One investment banker, who scouted the length and breadth of India for acquisitions for a largish language paper company, says that they admitted defeat after a year. In print no one wants to sell because the newspaper a single brand owner has, is her raison d'ĂȘtre. It is the only tool of influence she has, the reason she gets any importance in her city or state. Hanging on to ownership has nothing to do with making money. How can you argue with that?

Over the last few years, many investment bankers have discovered that deals in media are hard to come by. And most have a similar list of interesting reasons why deals don't happen.

In TV, there are 30,000 cable operators carving out 83 million cable homes among them.
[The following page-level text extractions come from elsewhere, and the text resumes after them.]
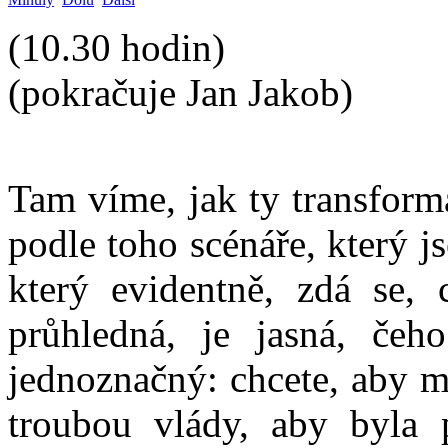
(10.30 hodin)
(pokračuje Jan Jakob)
Tam víme, jak ty transform
podle toho scénáře, který 
který evidentně, zdá se, c
průhledná, je jasná, čeh
jednoznačný: chcete, aby m
troubou vlády, aby byla 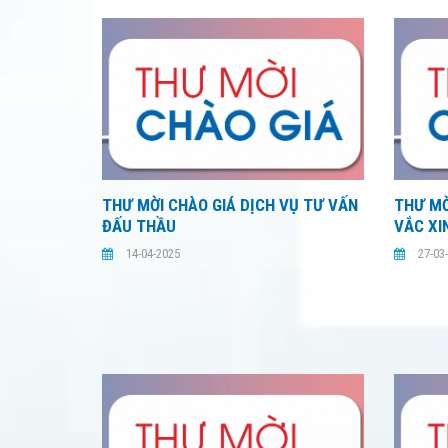
THƯ MỜI CHÀO GIÁ DỊCH VỤ TƯ VẤN
THƯ MỜ
ĐẤU THẦU
VẮC XI
14-04-2025
27-03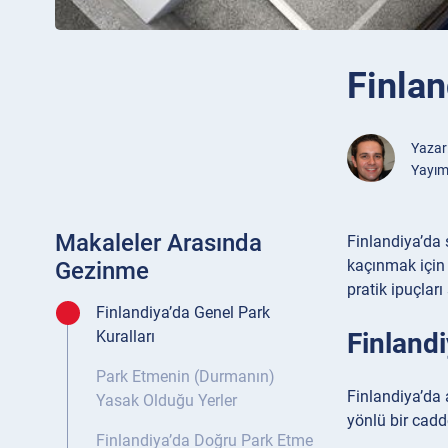
Finlan
Yazar
Yayım
Makaleler Arasında
Finlandiya’da 
kaçınmak için 
Gezinme
pratik ipuçlar
Finlandiya’da Genel Park
Finlandi
Kuralları
Park Etmenin (Durmanın)
Finlandiya’da 
Yasak Olduğu Yerler
yönlü bir cadde
Finlandiya’da Doğru Park Etme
Till consolidation happens, this business cannot be profitable for the large cable companies or for broadcasters. However, consolidation is moving at a snail's pace. The largest companies can still boast of only two-three million subscribers.

Talk to any of the firms trying to acquire operators - it is an uphill task. The reasons again are very Indian. Of the Rs 20,000 crore (Rs 200 billion) collected from consumers in cash, just about Rs 2,000-Rs 3,000 crore (Rs 20-30 billion) goes back to broadcasters.

Of the rest, a tiny percentage will show up as revenues with cable companies. The remaining money is completely lost. Why would anyone who generates that much income in cash want to sell out? This, by the way, is the same reason why outdoor media owners do not sell out.

For these and myriad other reasons, media and entertainment continues to remain a small, fragmented business. Globally, scale has come to this business by acquisition of brands in genres or geographies that are missing in the buyer's portfolio.

For instance, think of what could happen if the Sun Network merges with Sony or vice versa. In the absence of these opportunities, the firms that want to make money are doing it the old-fashioned way - by launching new products and going into new markets, even if they are crowded. As they succeed, the pressure on existing companies to sell will rise.

That is perhaps when we will see some serious M&A action.